An unsanctified education comes into the same category. A good education is indeed a great good; but if not sanctified, it is all the more odious to God. Yes, let me tell you, if not improved for God, it is only the more odious to Him in proportion as you get light on the subject of duty, and sin against that light the more. Those very acquisitions which will give you higher esteem among men will, if unsanctified, make your character more utterly odious before God. You are a polished writer and a beautiful speaker. You stand at the head of the college. in these important respects. Your friends look forward with hopeful interest to the time when you will be heard of on the floor of Senates, moving them to admiration by your eloquence. But alas, you have no piety! When we ask, How does God look upon such talents, unsanctified, we are compelled to answer—Only as an abomination. This eloquent young student is only the more odious to God by reason of all his unsanctified powers. The very things which give you the more honor among men will make you only the scoff of hell. The spirits of the nether pit will meet you as they did the fallen monarch of Babylon, tauntingly saying, “What, are you here? You who could shake kingdoms by your eloquence, are you brought down to the sides of the pit? You who might have been an angel of light—you who lived in Oberlin; you, a selfish, doomed sinner—away and be out of our company! We have nobody here so guilty and so deeply damned as you!”

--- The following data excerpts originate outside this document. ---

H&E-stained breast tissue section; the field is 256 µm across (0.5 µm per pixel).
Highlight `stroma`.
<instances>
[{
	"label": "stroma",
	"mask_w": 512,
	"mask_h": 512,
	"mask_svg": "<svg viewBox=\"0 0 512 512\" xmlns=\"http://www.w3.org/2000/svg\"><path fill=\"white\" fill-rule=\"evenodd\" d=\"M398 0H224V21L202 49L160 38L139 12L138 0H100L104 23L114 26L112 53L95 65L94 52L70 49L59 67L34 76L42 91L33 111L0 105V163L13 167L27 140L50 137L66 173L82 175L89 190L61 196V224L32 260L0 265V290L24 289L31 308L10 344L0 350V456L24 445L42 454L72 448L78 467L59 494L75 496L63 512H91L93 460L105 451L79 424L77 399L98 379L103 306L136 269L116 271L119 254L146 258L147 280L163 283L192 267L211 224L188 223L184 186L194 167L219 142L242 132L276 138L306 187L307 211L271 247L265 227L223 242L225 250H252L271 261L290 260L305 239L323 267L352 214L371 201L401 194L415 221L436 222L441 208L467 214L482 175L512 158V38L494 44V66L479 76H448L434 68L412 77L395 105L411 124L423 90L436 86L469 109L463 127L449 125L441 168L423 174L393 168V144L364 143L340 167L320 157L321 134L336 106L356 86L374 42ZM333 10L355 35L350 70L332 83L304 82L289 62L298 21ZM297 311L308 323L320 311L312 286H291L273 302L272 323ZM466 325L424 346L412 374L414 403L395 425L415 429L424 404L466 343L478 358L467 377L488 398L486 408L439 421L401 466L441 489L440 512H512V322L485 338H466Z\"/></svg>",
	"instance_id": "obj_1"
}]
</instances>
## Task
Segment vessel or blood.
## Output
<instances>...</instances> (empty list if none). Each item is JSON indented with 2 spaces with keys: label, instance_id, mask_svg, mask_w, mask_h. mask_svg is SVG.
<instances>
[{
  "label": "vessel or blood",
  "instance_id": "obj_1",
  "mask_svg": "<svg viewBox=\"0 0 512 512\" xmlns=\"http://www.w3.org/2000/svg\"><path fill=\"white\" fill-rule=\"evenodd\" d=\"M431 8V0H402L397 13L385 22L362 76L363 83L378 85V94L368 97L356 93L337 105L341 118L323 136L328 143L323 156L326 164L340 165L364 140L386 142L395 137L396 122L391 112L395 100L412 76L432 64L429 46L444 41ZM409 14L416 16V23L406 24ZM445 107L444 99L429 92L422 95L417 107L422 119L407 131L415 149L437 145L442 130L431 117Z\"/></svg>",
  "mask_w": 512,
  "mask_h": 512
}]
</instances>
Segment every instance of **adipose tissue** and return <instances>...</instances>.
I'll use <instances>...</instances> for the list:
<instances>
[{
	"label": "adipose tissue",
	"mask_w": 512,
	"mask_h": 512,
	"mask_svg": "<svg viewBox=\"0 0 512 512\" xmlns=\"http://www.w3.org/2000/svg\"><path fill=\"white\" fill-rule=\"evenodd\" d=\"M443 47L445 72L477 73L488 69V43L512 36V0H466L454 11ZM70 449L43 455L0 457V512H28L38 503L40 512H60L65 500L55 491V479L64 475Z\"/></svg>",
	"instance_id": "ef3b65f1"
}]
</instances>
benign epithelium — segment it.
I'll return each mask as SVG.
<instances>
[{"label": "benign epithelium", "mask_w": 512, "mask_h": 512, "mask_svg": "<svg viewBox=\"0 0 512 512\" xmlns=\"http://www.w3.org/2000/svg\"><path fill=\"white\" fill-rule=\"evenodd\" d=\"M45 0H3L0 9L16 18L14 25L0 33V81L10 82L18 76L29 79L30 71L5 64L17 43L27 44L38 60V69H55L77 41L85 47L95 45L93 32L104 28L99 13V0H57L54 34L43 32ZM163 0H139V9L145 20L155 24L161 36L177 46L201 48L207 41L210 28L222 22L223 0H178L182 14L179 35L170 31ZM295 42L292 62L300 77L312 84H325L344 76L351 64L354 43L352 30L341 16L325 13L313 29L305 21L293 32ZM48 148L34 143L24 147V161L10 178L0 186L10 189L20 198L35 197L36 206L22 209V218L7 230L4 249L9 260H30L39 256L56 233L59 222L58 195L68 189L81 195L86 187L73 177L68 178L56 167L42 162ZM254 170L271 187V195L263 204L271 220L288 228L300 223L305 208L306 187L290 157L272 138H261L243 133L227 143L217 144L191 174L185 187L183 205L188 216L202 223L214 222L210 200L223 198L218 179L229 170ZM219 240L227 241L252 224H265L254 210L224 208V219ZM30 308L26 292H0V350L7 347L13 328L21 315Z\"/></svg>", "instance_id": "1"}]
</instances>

So of all unsanctified talents—beauty, education, accomplishments; all, if unsanctified, are an abomination in the sight of God. All of those things which might make you more useful in the sight of God are, if misused, only the greater abomination in His sight.

So a legal religion, with which you serve God only because you must. You go to church, yet not in love to God or to His worship, but from regard to your reputation, to your hope, or your conscience. Must not such a religion be, of all things, most abominable to God?